The image of the UNC student newspaper’s front page is getting national attention the day after a fatal shooting stunned the Chapel Hill campus.
Tuesday night, Caitlyn Yeade, The Daily Tar Heel’s print managing editor, unveiled the front page of Wednesday’s print edition on X, formerly known as Twitter.
It’s a full page of text messages sent and received by students covered the front — mostly in black type, some in red. The page starts with “Are you safe? Where are you? Are you alone?” and ends with this: “Don’t stop texting me.”
The dramatic image represented the culmination of over 24 hours of coverage provided by the independent student news outlet after the lockdown paralyzed the campus. A professor was fatally shot with a graduate student charged with first-degree murder for his death.
“I shed many tears while typing up these heart-wrenching text messages sent and received by UNC students yesterday,” Yeade wrote.
The tweet with the front page had thousands of likes, retweets and bookmarks within hours.
Like any news outlet, the staff of The Daily Tar Heel sprung into action to report on the major story of the day: sorting through conflicting updates, making decisions about when to publish details of the investigation.
But unlike other news outlets, the students were living the fear and anxiety in real time moment by moment. On the first day of the second week of classes of a new school year, they were huddled for three hours in classrooms and closets, unsure of what was happening in a classroom building in the central part of campus.
Monday afternoon, Emmy Martin, editor-in-chief of The Daily Tar Heel, tweeted a link to a story about the lockdown that had paralyzed the UNC campus in Chapel Hill.
“Currently covering the active dangerous situation on UNC’s campus, live updates posted here,” she wrote on X, formerly known as Twitter, linking to a story from the university’s independent student newspaper.

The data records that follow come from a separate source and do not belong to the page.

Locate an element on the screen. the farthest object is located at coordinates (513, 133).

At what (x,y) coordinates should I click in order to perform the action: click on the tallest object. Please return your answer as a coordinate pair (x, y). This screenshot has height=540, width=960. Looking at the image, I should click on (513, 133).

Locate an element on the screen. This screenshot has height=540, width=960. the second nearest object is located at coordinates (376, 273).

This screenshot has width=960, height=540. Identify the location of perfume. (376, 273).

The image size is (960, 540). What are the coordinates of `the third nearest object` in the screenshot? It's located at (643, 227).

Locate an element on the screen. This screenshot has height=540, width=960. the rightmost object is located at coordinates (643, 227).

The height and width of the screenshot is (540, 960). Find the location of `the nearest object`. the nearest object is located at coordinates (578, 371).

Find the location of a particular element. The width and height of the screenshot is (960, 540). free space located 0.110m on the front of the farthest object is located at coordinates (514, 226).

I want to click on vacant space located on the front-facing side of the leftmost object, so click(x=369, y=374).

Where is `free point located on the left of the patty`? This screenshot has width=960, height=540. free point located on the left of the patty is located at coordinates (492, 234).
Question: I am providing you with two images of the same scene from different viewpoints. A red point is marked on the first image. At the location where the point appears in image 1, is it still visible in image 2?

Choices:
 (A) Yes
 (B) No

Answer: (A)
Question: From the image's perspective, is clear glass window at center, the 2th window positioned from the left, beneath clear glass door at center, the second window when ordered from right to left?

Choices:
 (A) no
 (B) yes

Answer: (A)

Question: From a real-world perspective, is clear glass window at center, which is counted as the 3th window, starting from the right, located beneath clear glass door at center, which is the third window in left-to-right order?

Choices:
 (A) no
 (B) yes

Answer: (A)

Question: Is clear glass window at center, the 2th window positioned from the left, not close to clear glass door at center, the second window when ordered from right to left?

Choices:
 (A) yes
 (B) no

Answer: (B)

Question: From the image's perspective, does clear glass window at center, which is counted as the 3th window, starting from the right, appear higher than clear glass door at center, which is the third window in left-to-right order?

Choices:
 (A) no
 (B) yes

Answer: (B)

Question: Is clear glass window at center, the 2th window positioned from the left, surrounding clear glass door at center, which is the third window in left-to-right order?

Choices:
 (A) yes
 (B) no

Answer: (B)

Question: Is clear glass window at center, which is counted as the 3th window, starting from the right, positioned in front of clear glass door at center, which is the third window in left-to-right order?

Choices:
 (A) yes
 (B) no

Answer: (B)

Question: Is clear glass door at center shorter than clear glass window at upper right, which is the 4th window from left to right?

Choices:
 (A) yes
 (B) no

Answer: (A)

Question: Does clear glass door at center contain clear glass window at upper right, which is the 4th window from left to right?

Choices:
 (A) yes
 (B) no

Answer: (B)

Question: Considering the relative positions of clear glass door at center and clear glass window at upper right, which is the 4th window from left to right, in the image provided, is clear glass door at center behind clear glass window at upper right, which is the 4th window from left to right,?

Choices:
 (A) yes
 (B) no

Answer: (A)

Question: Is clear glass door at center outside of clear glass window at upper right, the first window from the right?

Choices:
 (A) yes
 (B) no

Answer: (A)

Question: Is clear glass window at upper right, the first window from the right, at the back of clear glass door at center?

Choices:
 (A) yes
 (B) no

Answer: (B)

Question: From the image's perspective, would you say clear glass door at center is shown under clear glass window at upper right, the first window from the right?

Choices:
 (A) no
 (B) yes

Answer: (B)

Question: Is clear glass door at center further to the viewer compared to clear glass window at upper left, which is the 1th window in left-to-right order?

She followed that with a post that showed how close she was to the situation: “I am sheltering/in lockdown in a campus building with about 30 other students.
“Atmosphere is tense, but folks are remaining calm. It’s been 2.5 hours since we received the first alert about an armed person on campus. Waiting for more information from UNC on what to do.”
Students report from lockdown
The story from the DTH, as the paper is known, reported the first campus alert at 1:04 p.m. The same story was updated at least 14 times over the course of Monday into Tuesday, and students posted live updates on X from a press conference with the chancellor and police chief.
On Tuesday, reporters and a photographer were dispatched to the Orange County Courthouse in Hillsborough for the suspect’s first appearance.
They wrote about classes being canceled for the second consecutive day.
And opinion columnist Zari Taylor, a Ph.D student and instructor, wrote how today’s students have grown up in an era of shootings at schools and universities; those who survived the Sandy Hook Elementary mass shooting are now in college, Taylor wrote. These kinds of shootings, she wrote, have become the norm.
“Because these incidents occur so frequently, we can become desensitized and numb to them – even when they’re so close to home,” Taylor wrote. “We often want to resume a ‘normal’ after such occurrences, but how can we when there has just been so much loss? How much time is enough?”
Georgia Roda-Moorhead wrote a column about collapsing in her mother’s arms an hour away after she got the all-clear to leave her barricaded classroom. The headline of her column: “A love letter to those grieving: You are not alone.”